Go over the data and keep only the lines that include "كانت".

══════

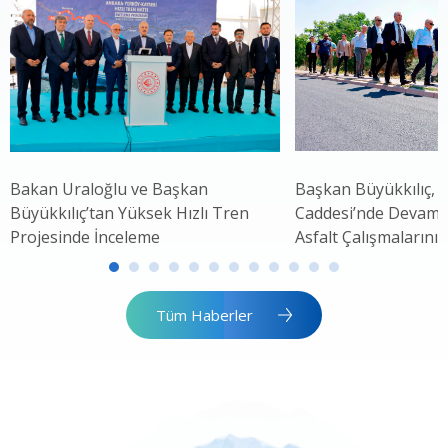
Bakan Uraloğlu ve Başkan
Başkan Büyükkılıç, 
Büyükkılıç’tan Yüksek Hızlı Tren
Caddesi’nde Devam 
Projesinde İnceleme
Asfalt Çalışmalarını 
Tüm Haberler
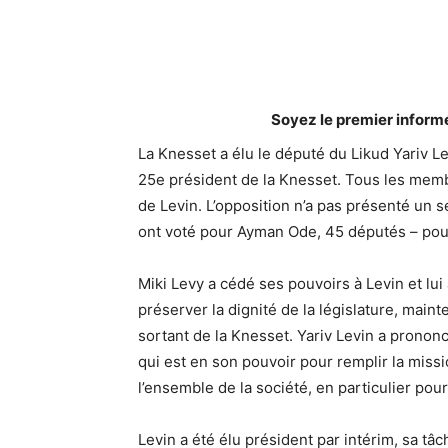
Soyez le premier inform
La Knesset a élu le député du Likud Yariv L
25e président de la Knesset. Tous les membr
de Levin. L’opposition n’a pas présenté un se
ont voté pour Ayman Ode, 45 députés – pou
Miki Levy a cédé ses pouvoirs à Levin et lu
préserver la dignité de la législature, maint
sortant de la Knesset. Yariv Levin a prononc
qui est en son pouvoir pour remplir la miss
l’ensemble de la société, en particulier pour
Levin a été élu président par intérim, sa t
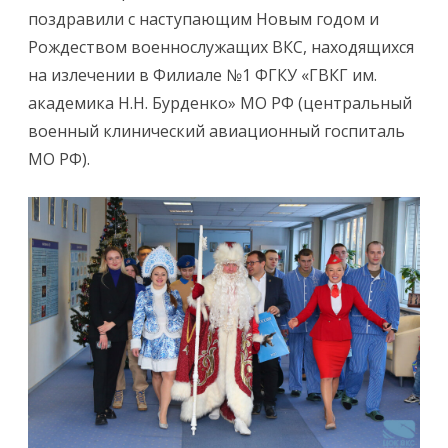
поздравили с наступающим Новым годом и
Рождеством военнослужащих ВКС, находящихся
на излечении в Филиале №1 ФГКУ «ГВКГ им.
академика Н.Н. Бурденко» МО РФ (центральный
военный клинический авиационный госпиталь
МО РФ).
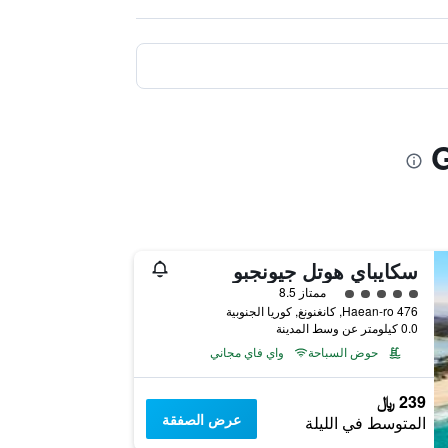
سكايباي هوتل جيونجبو
تقييم فئة 5
ممتاز 8.5
476 Haean-ro, كانغنونغ, كوريا الجنوبية
0.0 كيلومتر عن وسط المدينة
حوض السباحة
واي فاي مجاني
239 ﷼
عرض الصفقة
المتوسط في الليلة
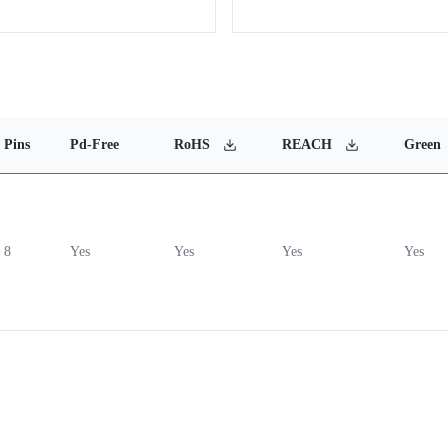
Pins
Pd-Free
RoHS
REACH
Green
8
Yes
Yes
Yes
Yes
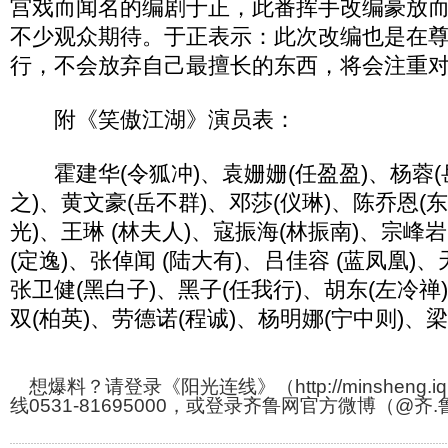
宫戏而闻名的编剧于正，此番挥手改编豪放
不少观众期待。于正表示：此次改编也是在
行，不会放弃自己最擅长的东西，将会注重
附《笑傲江湖》演员表：
霍建华(令狐冲)、袁姗姗(任盈盈)、杨蓉(
之)、黄文豪(岳不群)、邓莎(仪琳)、陈乔恩(
光)、王琳 (林夫人)、寇振海(林振南)、宗峰岩
(定逸)、张倬闻 (陆大有)、吕佳容 (蓝凤凰)、天
张卫健(黑白子)、黑子(任我行)、胡东(左冷禅
双(柏英)、劳德诺(程诚)、杨明娜(宁中则)、梁
想爆料？请登录《阳光连线》（http://minsheng.iq
线0531-81695000，或登录齐鲁网官方微博（@齐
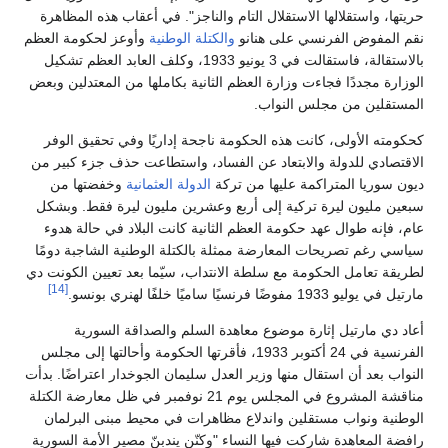
حريتها، واستقلالها الاستقلال التام والناجز". في أعقاب هذه المظاهرة
نقم المفوض الفرنسي على هنانو
والكتلة الوطنية
وأوعز لحكومة العظم
بالاستقالة، فاستقالت في 3 يونيو 1933، وكلف العابد العظم تشكيل
الوزارة مجددًا فجاءت وزارة العظم الثانية بكاملها من المعتدلين وبعض
المستقلين من مجلس النواب.
كحكومته الأولى، كانت هذه الحكومة ناجحة إداريًا وفي تحقيق الوفر
الاقتصادي للدولة والابتعاد عن الفساد، واستطاعت حذف جزء كبير من
ديون سوريا المتراكمة عليها من تركة
الدولة العثمانية
وخفضتها من
سبعين مليون ليرة تركية إلى أربع وعشرين مليون ليرة فقط. وبشكل
عام، فإنه طوال عهد حكومة العظم الثانية كانت البلاد في حالة هدوء
سياسي رغم تصريحات المعارضة ممثلة بالكتلة الوطنية الشاجبة دومًا
لطريقة تعامل الحكومة مع سلطة الانتداب، سيّما بعد تعيين الكونت دي
[14]
مارتيل في يوليو 1933 مفوضًا فرنسيًا ساميًا خلفًا لهنري بونسو.
أعاد دي مارتيل إثارة موضوع معاهدة السلم والصداقة السورية
الفرنسية في 24 أكتوبر 1933، فأقرتها الحكومة وأحالتها إلى مجلس
النواب بعد أن استقال منها وزير العدل سليمان الجوخدار اعتراضًا. بدأت
مناقشة المشروع في المجلس يوم 21 نوفمبر في ظل معارضة الكتلة
الوطنية ونواب مستقلين واندلاع مظاهرات في محيط مبنى البرلمان
رافضة المعاهدة شاركت فيها النساء "وكنّن يندبنّ مصير الأمة السورية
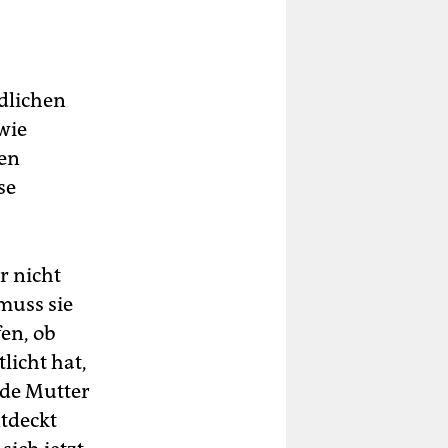
edlichen
wie
hen
se
r nicht
muss sie
fen, ob
licht hat,
nde Mutter
tdeckt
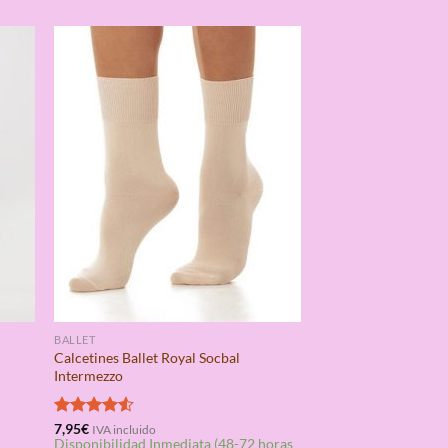
BALLET
Calcetines Ballet Royal Socbal
a
Intermezzo
Valorado
7,95
€
IVA incluido
Disponibilidad Inmediata (48-72 horas
con
4.50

══════

** Task answer **
كحكومته الأولى، كانت هذه الحكومة ناجحة إداريًا وفي تحقيق الوفر
عام، فإنه طوال عهد حكومة العظم الثانية كانت البلاد في حالة هدوء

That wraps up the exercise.